— begin GIVEN DATA —

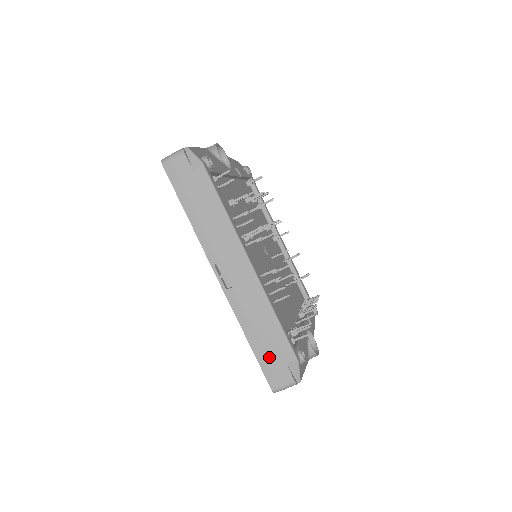
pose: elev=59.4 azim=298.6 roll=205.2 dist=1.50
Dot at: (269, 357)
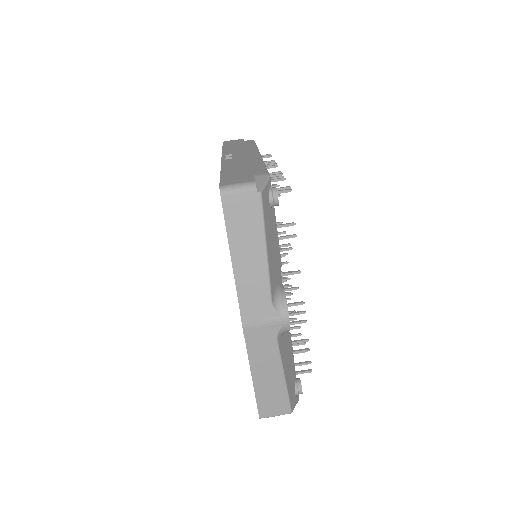
Dot at: (236, 174)
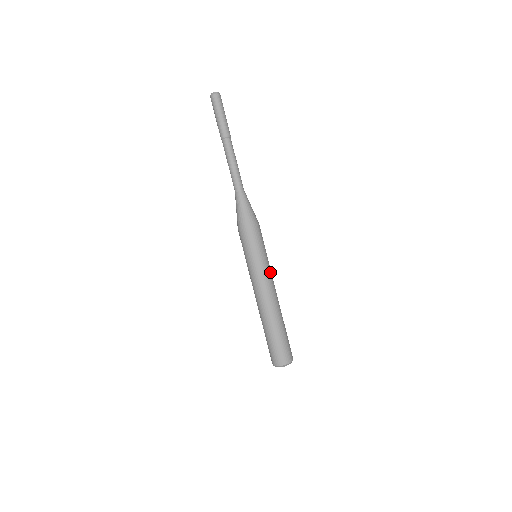
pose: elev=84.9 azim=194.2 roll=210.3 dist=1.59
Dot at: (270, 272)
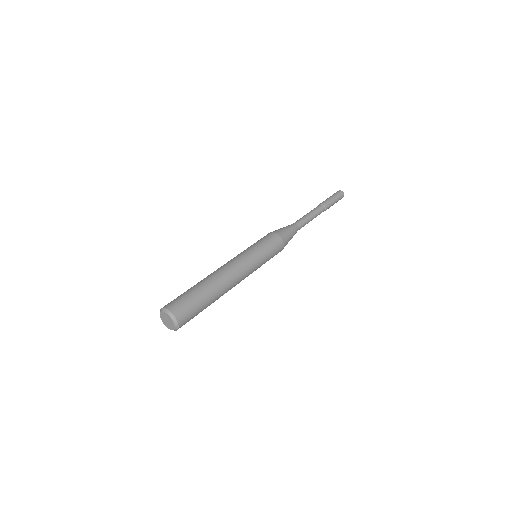
Dot at: (247, 258)
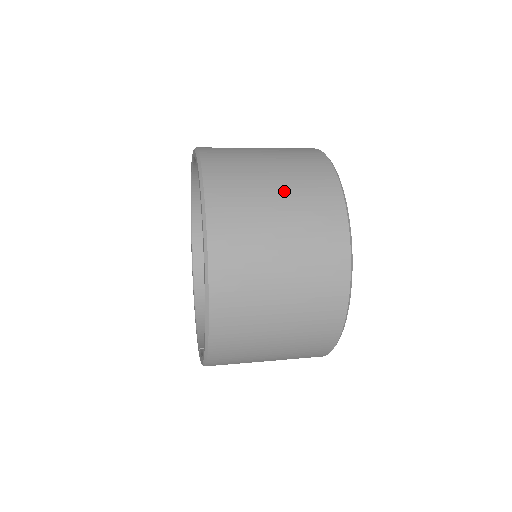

— end GIVEN DATA —

Please quote every line of text from the entries above word for word, and leave the pictures out.

## CORRECT ANSWER:
pose: elev=59.4 azim=298.6 roll=205.2 dist=1.50
Dot at: (269, 357)
Dot at: (236, 174)
pose: elev=84.9 azim=194.2 roll=210.3 dist=1.59
Dot at: (270, 272)
Dot at: (247, 258)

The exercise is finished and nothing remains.